• _SUPPLIED MATERIAL_
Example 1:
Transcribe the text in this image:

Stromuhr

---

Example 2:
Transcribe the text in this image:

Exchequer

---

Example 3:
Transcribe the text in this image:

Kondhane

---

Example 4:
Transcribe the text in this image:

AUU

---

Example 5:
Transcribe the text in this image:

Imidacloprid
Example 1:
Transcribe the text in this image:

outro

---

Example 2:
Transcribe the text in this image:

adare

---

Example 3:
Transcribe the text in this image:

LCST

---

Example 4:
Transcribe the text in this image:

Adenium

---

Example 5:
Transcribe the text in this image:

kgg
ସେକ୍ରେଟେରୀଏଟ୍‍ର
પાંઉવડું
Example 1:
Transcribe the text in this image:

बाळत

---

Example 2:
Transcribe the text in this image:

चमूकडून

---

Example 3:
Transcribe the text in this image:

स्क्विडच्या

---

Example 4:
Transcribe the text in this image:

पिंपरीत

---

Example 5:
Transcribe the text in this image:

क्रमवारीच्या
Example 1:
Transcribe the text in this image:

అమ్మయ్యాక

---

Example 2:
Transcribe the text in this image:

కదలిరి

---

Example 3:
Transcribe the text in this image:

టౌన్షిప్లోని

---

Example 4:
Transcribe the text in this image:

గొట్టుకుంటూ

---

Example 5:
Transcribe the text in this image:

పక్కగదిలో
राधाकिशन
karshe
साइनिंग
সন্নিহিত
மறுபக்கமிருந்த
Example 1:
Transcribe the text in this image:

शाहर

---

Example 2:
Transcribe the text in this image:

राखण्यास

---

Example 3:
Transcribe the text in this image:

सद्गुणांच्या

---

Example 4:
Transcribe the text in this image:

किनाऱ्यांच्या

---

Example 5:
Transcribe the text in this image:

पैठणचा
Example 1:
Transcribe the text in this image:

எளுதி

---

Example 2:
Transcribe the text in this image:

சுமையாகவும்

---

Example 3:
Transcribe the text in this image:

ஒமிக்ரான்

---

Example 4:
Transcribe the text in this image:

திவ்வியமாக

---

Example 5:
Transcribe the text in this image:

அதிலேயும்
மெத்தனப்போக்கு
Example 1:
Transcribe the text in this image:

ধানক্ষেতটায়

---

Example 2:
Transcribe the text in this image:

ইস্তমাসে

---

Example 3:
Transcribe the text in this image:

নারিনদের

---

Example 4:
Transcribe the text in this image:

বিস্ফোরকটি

• _WORK REQUIRED_
Above are the records; restate each one exactly.

• _ANSWER SECTION_
Example 1:
Transcribe the text in this image:

Stromuhr

---

Example 2:
Transcribe the text in this image:

Exchequer

---

Example 3:
Transcribe the text in this image:

Kondhane

---

Example 4:
Transcribe the text in this image:

AUU

---

Example 5:
Transcribe the text in this image:

Imidacloprid
Example 1:
Transcribe the text in this image:

outro

---

Example 2:
Transcribe the text in this image:

adare

---

Example 3:
Transcribe the text in this image:

LCST

---

Example 4:
Transcribe the text in this image:

Adenium

---

Example 5:
Transcribe the text in this image:

kgg
ସେକ୍ରେଟେରୀଏଟ୍‍ର
પાંઉવડું
Example 1:
Transcribe the text in this image:

बाळत

---

Example 2:
Transcribe the text in this image:

चमूकडून

---

Example 3:
Transcribe the text in this image:

स्क्विडच्या

---

Example 4:
Transcribe the text in this image:

पिंपरीत

---

Example 5:
Transcribe the text in this image:

क्रमवारीच्या
Example 1:
Transcribe the text in this image:

అమ్మయ్యాక

---

Example 2:
Transcribe the text in this image:

కదలిరి

---

Example 3:
Transcribe the text in this image:

టౌన్షిప్లోని

---

Example 4:
Transcribe the text in this image:

గొట్టుకుంటూ

---

Example 5:
Transcribe the text in this image:

పక్కగదిలో
राधाकिशन
karshe
साइनिंग
সন্নিহিত
மறுபக்கமிருந்த
Example 1:
Transcribe the text in this image:

शाहर

---

Example 2:
Transcribe the text in this image:

राखण्यास

---

Example 3:
Transcribe the text in this image:

सद्गुणांच्या

---

Example 4:
Transcribe the text in this image:

किनाऱ्यांच्या

---

Example 5:
Transcribe the text in this image:

पैठणचा
Example 1:
Transcribe the text in this image:

எளுதி

---

Example 2:
Transcribe the text in this image:

சுமையாகவும்

---

Example 3:
Transcribe the text in this image:

ஒமிக்ரான்

---

Example 4:
Transcribe the text in this image:

திவ்வியமாக

---

Example 5:
Transcribe the text in this image:

அதிலேயும்
மெத்தனப்போக்கு
Example 1:
Transcribe the text in this image:

ধানক্ষেতটায়

---

Example 2:
Transcribe the text in this image:

ইস্তমাসে

---

Example 3:
Transcribe the text in this image:

নারিনদের

---

Example 4:
Transcribe the text in this image:

বিস্ফোরকটি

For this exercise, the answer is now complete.